== Supplied material ==

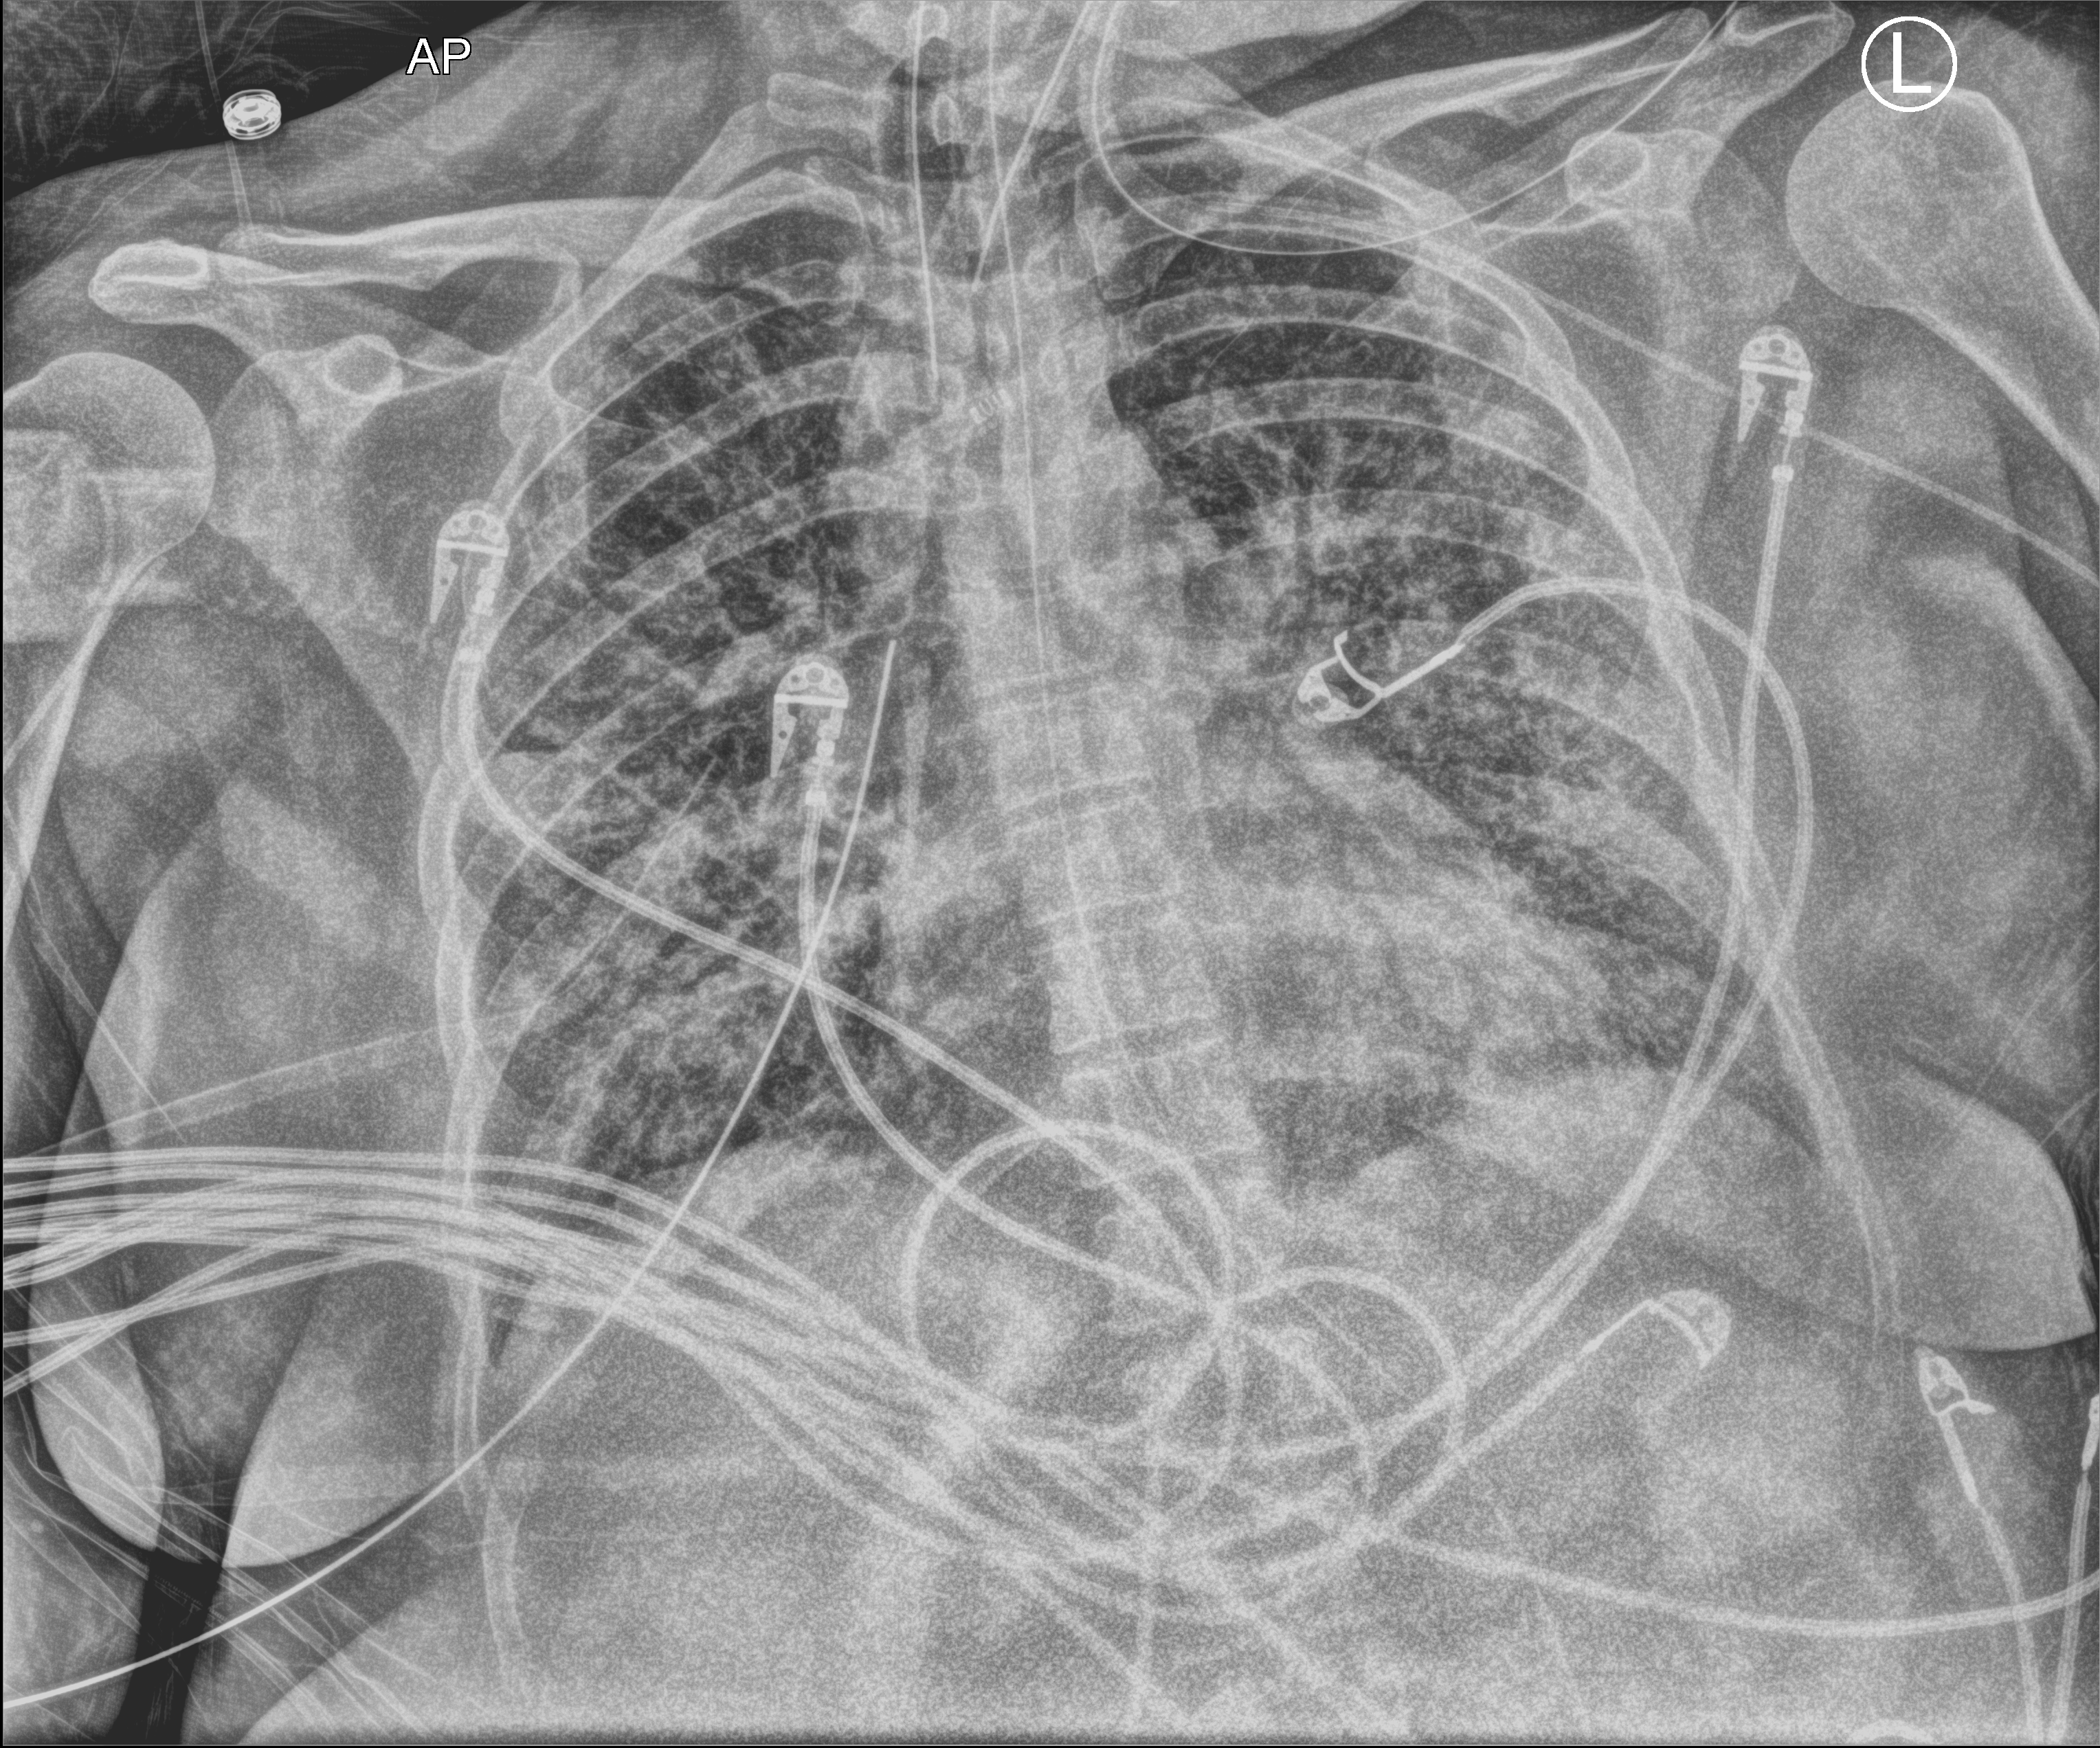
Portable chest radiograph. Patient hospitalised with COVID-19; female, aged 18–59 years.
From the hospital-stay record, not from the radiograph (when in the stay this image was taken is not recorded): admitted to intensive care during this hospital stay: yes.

===
== Supplied material ==

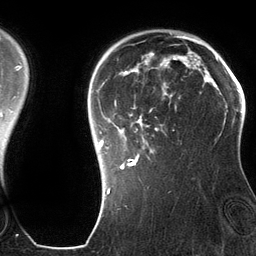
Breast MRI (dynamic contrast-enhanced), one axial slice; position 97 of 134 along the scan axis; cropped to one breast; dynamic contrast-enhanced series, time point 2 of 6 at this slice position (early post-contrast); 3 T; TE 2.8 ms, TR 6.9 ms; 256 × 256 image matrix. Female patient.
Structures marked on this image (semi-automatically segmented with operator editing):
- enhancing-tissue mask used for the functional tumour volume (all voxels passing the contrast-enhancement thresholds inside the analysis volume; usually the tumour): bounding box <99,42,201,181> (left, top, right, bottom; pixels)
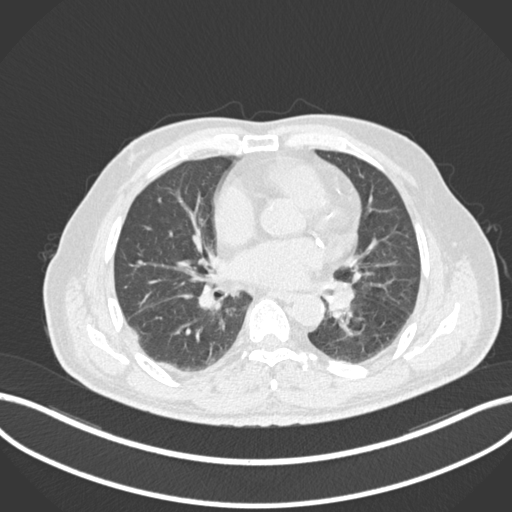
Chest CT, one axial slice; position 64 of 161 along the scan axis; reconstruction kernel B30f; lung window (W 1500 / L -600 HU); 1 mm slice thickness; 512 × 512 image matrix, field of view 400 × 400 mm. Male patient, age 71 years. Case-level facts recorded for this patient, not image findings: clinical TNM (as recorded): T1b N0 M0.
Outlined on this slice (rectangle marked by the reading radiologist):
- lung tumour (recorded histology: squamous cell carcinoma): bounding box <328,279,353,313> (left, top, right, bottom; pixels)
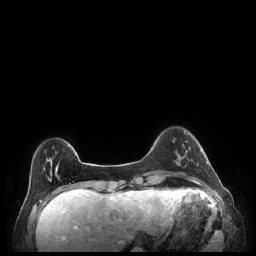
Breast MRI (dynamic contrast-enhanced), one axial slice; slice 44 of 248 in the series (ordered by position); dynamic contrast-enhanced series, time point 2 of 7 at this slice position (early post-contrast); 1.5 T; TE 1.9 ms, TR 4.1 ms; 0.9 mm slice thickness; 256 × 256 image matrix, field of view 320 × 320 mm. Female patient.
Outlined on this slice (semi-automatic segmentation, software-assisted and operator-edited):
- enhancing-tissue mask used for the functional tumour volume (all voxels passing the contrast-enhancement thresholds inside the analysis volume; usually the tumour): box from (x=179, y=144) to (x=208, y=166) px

===

# Work required
Out of the data above, set down the lines from the one with "Outlined on this slice (rectangle" to the one with "- lung tumour", both included, exactly as written and with no additions.

# Answer for this exercise
Outlined on this slice (rectangle marked by the reading radiologist):
- lung tumour (recorded histology: squamous cell carcinoma): bounding box <328,279,353,313> (left, top, right, bottom; pixels)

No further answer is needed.